▶ _Pose estimation data_:
»»

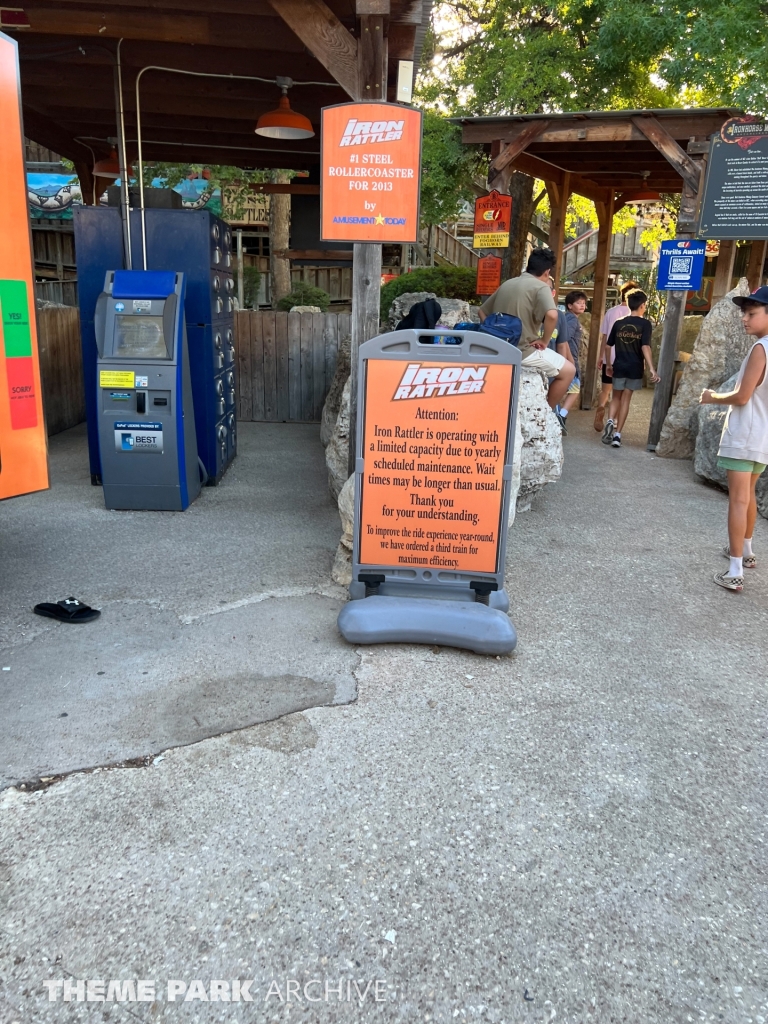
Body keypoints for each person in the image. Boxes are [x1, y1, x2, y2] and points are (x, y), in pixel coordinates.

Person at [700, 287, 768, 592]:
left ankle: (735, 569)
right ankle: (748, 552)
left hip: (744, 433)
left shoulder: (760, 349)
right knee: (749, 495)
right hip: (762, 434)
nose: (745, 318)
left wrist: (710, 396)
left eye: (752, 313)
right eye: (745, 312)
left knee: (738, 500)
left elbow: (742, 396)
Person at [478, 247, 576, 410]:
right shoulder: (541, 287)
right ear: (547, 272)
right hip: (522, 350)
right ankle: (547, 412)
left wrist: (494, 333)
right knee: (569, 371)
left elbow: (482, 311)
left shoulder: (508, 283)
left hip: (495, 347)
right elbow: (552, 315)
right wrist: (544, 341)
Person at [601, 288, 659, 448]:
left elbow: (608, 346)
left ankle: (611, 419)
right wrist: (652, 369)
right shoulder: (645, 324)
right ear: (641, 305)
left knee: (616, 397)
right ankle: (617, 435)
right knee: (626, 399)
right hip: (634, 367)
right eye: (645, 305)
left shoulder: (619, 323)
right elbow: (645, 346)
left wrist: (609, 364)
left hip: (618, 365)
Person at [594, 281, 639, 432]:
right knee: (619, 393)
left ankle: (600, 408)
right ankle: (613, 420)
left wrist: (601, 357)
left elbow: (605, 337)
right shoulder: (635, 315)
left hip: (609, 356)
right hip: (625, 358)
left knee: (606, 390)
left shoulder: (610, 312)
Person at [556, 290, 588, 428]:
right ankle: (561, 415)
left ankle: (559, 413)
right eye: (578, 303)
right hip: (569, 359)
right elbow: (565, 340)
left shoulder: (567, 318)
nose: (582, 305)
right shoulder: (572, 319)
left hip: (569, 358)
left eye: (584, 303)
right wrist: (570, 361)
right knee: (574, 388)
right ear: (569, 305)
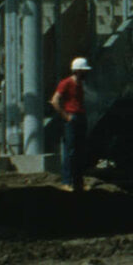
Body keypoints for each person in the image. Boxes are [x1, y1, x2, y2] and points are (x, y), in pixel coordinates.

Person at [54, 56, 90, 190]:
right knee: (71, 151)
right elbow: (55, 100)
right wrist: (66, 116)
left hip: (80, 116)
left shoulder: (80, 84)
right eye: (84, 70)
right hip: (72, 117)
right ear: (78, 71)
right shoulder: (66, 83)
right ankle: (67, 182)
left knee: (80, 151)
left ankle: (78, 182)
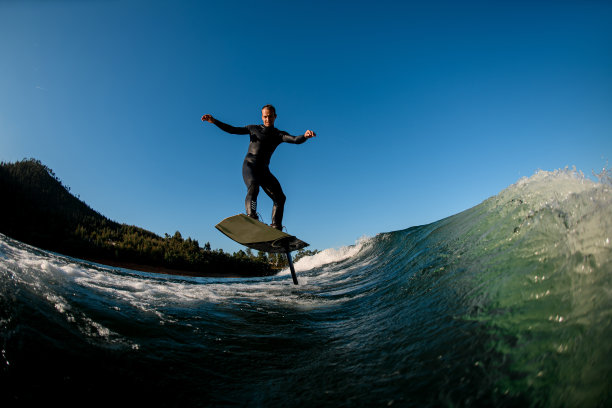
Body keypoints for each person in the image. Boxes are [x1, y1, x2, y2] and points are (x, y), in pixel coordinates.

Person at [201, 105, 316, 230]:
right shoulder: (253, 129)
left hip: (264, 171)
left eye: (270, 116)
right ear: (262, 117)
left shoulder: (278, 134)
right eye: (265, 116)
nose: (267, 119)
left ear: (275, 116)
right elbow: (232, 129)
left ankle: (276, 227)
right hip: (250, 166)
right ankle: (251, 217)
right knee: (254, 187)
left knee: (280, 197)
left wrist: (305, 136)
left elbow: (294, 139)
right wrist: (214, 121)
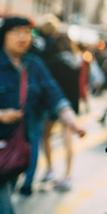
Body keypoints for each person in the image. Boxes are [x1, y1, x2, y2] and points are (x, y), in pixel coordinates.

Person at [0, 17, 85, 214]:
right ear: (3, 35)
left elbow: (54, 94)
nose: (22, 37)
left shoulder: (34, 65)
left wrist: (71, 121)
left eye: (27, 32)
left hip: (16, 151)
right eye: (16, 32)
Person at [36, 35, 83, 192]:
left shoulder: (55, 61)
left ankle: (50, 169)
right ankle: (68, 175)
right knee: (67, 139)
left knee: (46, 136)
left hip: (54, 103)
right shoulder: (76, 61)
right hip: (70, 104)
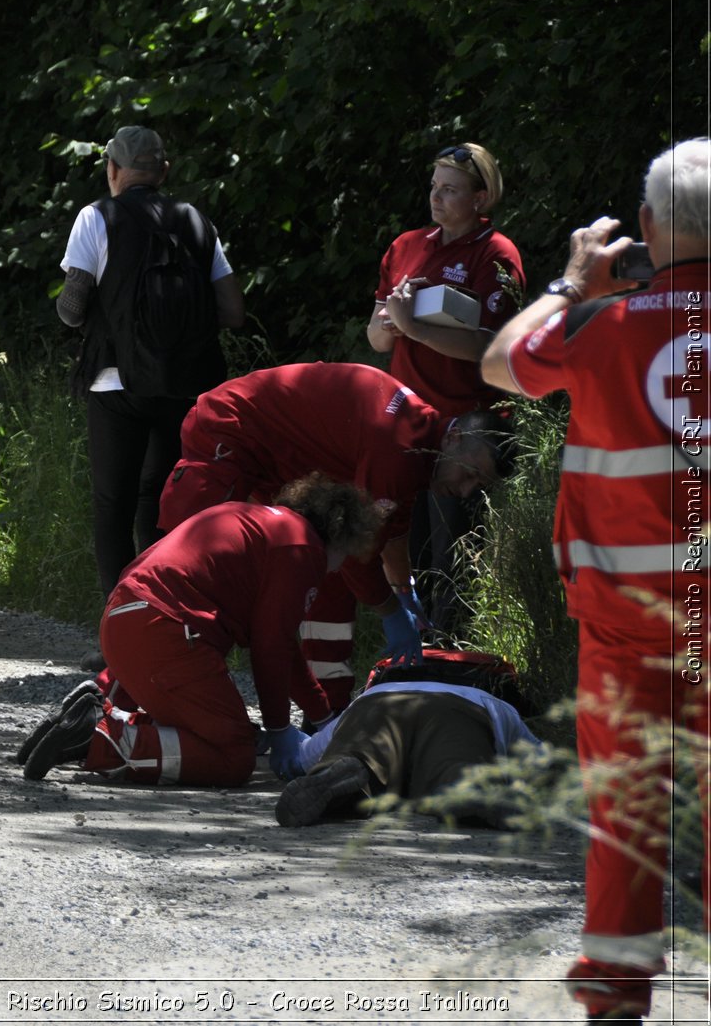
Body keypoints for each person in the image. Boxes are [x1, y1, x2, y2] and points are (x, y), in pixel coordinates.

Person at [480, 137, 711, 1024]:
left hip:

««

▶ _Action item_:
Nothing should appear in the answer except the lines from the first line of the data through the line holding "left ankle: (611, 419)", exactly as written, with pictures left out.

▶ _Answer space_:
Body keypoints for each person in the image. Boxes are [x1, y1, x2, y2] and points are (x, y), in pixel coordinates.

Person at [700, 287, 768, 592]:
left ankle: (735, 569)
right ankle: (748, 552)
left hip: (744, 433)
left shoulder: (760, 349)
right knee: (749, 495)
right hip: (762, 434)
nose: (745, 318)
left wrist: (710, 396)
left eye: (752, 313)
right eye: (745, 312)
left knee: (738, 500)
left elbow: (742, 396)
Person at [478, 247, 576, 410]:
right shoulder: (541, 287)
right ear: (547, 272)
right hip: (522, 350)
right ankle: (547, 412)
left wrist: (494, 333)
right knee: (569, 371)
left elbow: (482, 311)
left shoulder: (508, 283)
left hip: (495, 347)
right elbow: (552, 315)
right wrist: (544, 341)
Person at [601, 288, 659, 448]:
left elbow: (608, 346)
left ankle: (611, 419)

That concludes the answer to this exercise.